** Exercise prompt **
In the New Shepard text, how high above the earth's surface can the rocket reach?

New Shepard can achieve an altitude of 62 miles (100 km) above the earth’s surface, which, by any definition, qualifies as reaching space. But it is a suborbital rocket platform, meaning that it can neither produce enough velocity to surpass the earth’s atmosphere nor can it achieve orbital speed.

With space tourism in mind, New Shepard is not designed or engineered to achieve the altitude and speed required to orbit the earth. But there is no denying the fact that the 62-mile apex of New Shepard’s trek into space falls well short of orbital flight. What does it mean to reach orbit and why can’t New Shepard achieve it? The answers are below, so read on.

Can New Shepard Reach Orbit

According to Blue Origin’s website, New Shepard is a revolutionary “reusable suborbital rocket system” that will be used to transport passengers and payloads past the imaginary, but also undeniably significant, line that demarcates the realm of space.

** Dataset records **

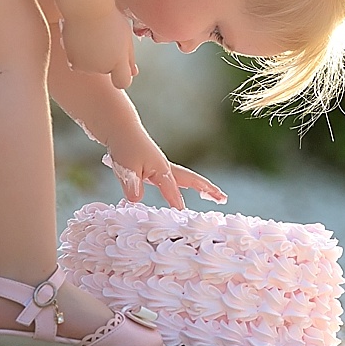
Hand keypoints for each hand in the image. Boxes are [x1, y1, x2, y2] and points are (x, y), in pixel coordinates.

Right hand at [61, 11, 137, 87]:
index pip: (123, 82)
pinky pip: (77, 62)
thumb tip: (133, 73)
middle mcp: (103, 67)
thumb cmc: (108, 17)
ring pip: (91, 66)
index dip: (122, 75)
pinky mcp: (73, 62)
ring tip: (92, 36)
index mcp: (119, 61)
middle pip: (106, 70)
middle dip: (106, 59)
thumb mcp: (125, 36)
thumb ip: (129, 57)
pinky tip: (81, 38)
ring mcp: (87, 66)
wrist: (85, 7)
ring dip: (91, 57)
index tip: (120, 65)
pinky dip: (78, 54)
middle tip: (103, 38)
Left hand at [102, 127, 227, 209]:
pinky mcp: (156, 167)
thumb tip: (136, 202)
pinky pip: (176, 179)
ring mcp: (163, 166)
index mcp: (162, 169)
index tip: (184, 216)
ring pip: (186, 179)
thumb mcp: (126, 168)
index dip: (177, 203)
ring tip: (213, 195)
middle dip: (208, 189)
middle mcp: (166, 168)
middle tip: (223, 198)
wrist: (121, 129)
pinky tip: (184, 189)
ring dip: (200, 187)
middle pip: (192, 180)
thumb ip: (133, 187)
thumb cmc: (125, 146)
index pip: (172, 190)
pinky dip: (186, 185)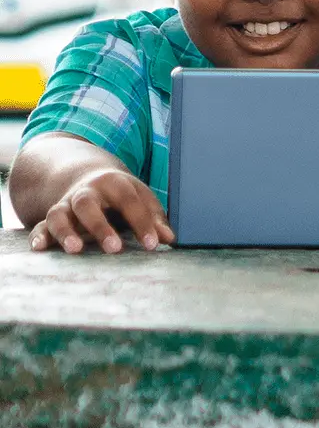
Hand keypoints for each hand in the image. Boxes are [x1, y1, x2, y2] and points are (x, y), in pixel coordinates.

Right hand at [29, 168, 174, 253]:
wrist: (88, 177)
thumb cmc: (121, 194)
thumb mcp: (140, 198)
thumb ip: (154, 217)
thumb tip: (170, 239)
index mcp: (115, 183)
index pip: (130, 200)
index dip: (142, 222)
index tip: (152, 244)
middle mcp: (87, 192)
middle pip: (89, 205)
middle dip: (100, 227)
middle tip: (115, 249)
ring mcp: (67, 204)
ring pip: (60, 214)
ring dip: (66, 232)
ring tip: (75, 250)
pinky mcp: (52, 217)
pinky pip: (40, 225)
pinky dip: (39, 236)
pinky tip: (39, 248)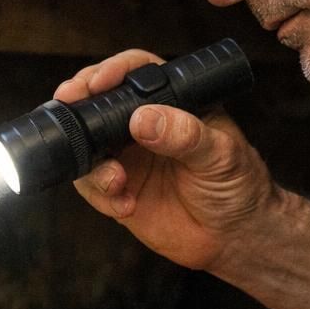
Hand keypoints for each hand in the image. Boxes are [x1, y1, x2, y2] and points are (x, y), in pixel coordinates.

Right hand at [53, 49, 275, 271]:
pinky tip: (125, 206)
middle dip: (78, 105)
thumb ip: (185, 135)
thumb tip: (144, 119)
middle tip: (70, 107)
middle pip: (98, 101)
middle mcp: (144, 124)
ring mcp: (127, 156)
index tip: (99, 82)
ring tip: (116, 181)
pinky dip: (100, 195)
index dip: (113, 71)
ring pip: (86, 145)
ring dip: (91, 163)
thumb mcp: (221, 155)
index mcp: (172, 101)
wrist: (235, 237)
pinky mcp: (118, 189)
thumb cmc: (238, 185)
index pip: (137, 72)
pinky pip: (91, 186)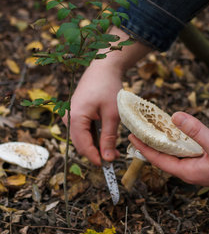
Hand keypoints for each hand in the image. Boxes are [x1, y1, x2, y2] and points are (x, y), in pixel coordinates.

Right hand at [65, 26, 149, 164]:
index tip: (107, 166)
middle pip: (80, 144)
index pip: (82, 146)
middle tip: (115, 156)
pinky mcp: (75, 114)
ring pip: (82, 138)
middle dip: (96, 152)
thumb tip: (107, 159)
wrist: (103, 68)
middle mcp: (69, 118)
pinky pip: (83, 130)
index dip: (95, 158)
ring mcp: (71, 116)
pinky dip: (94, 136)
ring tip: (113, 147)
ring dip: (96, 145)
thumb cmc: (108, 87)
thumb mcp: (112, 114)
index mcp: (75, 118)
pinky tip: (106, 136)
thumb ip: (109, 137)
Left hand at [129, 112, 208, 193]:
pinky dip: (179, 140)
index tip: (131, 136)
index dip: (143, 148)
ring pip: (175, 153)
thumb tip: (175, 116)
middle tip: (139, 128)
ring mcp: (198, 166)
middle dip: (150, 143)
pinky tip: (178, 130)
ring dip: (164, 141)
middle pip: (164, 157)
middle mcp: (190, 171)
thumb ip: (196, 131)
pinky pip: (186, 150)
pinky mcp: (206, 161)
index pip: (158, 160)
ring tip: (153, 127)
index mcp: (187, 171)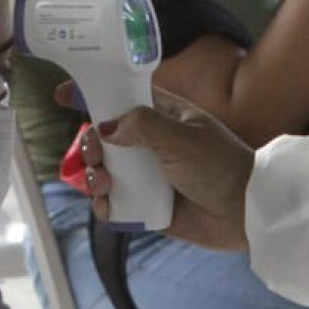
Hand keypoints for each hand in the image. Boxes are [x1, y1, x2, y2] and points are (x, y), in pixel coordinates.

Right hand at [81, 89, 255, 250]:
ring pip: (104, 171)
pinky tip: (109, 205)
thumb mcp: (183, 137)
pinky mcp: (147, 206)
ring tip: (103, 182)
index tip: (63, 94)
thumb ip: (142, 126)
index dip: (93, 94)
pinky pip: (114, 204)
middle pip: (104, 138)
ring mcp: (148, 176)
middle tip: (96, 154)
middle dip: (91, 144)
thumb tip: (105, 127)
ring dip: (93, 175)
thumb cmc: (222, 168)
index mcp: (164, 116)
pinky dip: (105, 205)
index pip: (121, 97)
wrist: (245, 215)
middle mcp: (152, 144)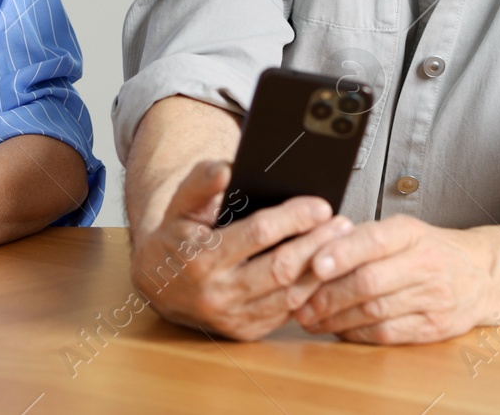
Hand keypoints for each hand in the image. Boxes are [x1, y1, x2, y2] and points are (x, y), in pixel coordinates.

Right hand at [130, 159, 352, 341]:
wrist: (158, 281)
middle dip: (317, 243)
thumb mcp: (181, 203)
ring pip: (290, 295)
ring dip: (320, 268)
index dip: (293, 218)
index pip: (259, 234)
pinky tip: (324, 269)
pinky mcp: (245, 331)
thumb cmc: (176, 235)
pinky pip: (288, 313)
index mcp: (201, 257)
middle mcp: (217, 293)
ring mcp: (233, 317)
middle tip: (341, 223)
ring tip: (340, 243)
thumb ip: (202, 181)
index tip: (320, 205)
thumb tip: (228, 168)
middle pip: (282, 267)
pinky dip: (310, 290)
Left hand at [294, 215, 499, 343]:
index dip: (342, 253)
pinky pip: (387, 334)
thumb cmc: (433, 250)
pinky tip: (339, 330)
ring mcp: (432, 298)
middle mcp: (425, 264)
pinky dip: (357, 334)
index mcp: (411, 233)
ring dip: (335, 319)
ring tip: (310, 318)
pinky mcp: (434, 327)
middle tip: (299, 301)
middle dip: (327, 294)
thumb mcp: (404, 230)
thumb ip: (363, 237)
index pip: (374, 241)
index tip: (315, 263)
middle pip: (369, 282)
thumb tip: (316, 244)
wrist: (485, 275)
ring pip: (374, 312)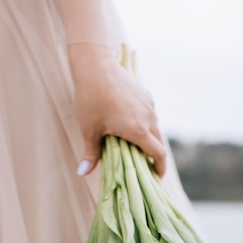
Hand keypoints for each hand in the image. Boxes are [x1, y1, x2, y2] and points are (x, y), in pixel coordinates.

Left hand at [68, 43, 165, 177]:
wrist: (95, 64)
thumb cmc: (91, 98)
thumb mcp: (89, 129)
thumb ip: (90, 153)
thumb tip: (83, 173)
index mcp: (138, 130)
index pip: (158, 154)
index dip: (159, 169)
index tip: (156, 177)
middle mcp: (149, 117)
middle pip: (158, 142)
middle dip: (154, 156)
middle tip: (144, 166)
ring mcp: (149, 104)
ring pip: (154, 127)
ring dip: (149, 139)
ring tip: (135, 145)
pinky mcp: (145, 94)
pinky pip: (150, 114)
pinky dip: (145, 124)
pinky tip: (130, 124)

...

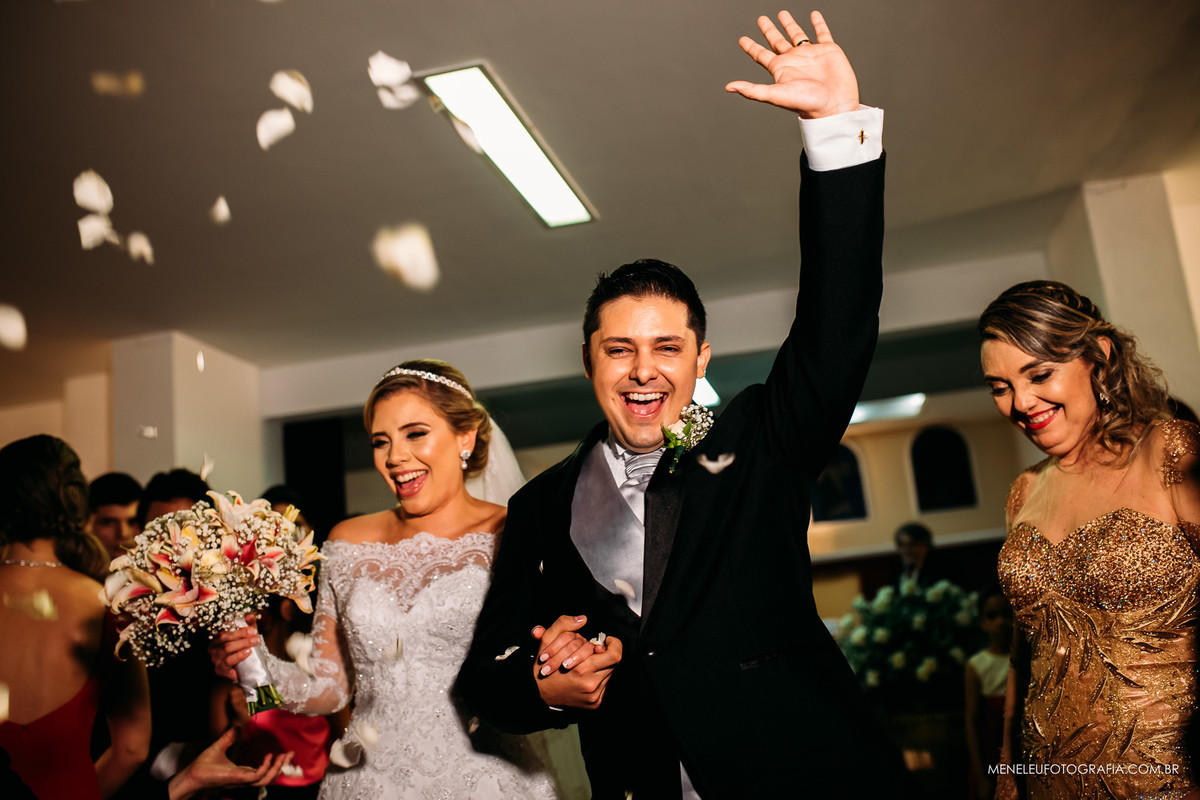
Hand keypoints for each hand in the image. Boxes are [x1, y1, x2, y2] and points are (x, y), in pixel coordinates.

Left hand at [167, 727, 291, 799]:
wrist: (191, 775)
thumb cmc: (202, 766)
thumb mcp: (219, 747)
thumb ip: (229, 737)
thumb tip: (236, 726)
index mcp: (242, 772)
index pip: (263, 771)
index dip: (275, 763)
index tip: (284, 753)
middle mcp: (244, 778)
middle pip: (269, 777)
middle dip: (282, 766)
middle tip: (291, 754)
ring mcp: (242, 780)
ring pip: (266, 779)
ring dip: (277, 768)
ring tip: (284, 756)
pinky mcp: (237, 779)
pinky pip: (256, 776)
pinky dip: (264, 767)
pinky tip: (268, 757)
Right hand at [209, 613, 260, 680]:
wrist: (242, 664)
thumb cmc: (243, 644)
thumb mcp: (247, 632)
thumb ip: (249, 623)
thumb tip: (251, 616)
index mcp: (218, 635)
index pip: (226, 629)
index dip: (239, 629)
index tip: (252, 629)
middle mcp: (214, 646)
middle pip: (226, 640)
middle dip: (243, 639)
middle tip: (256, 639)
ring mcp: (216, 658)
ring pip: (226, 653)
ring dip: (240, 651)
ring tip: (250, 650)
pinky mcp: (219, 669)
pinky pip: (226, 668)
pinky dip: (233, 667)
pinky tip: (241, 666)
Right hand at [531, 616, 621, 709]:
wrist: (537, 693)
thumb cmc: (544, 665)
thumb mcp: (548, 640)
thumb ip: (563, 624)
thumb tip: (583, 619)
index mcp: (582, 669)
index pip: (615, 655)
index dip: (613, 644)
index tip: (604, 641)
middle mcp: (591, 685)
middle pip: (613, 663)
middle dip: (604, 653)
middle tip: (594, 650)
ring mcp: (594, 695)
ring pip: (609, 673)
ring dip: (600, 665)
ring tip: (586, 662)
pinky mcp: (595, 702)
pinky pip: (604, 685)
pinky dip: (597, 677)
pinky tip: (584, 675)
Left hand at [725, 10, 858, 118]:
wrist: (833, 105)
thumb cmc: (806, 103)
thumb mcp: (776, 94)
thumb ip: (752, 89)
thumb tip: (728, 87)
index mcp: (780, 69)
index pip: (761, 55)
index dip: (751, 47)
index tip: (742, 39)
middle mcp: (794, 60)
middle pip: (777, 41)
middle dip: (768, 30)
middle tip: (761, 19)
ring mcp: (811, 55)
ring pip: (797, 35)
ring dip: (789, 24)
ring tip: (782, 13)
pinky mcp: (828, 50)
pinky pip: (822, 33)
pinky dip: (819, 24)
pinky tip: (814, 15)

** Answer to the exercise **
62 miles (100 km).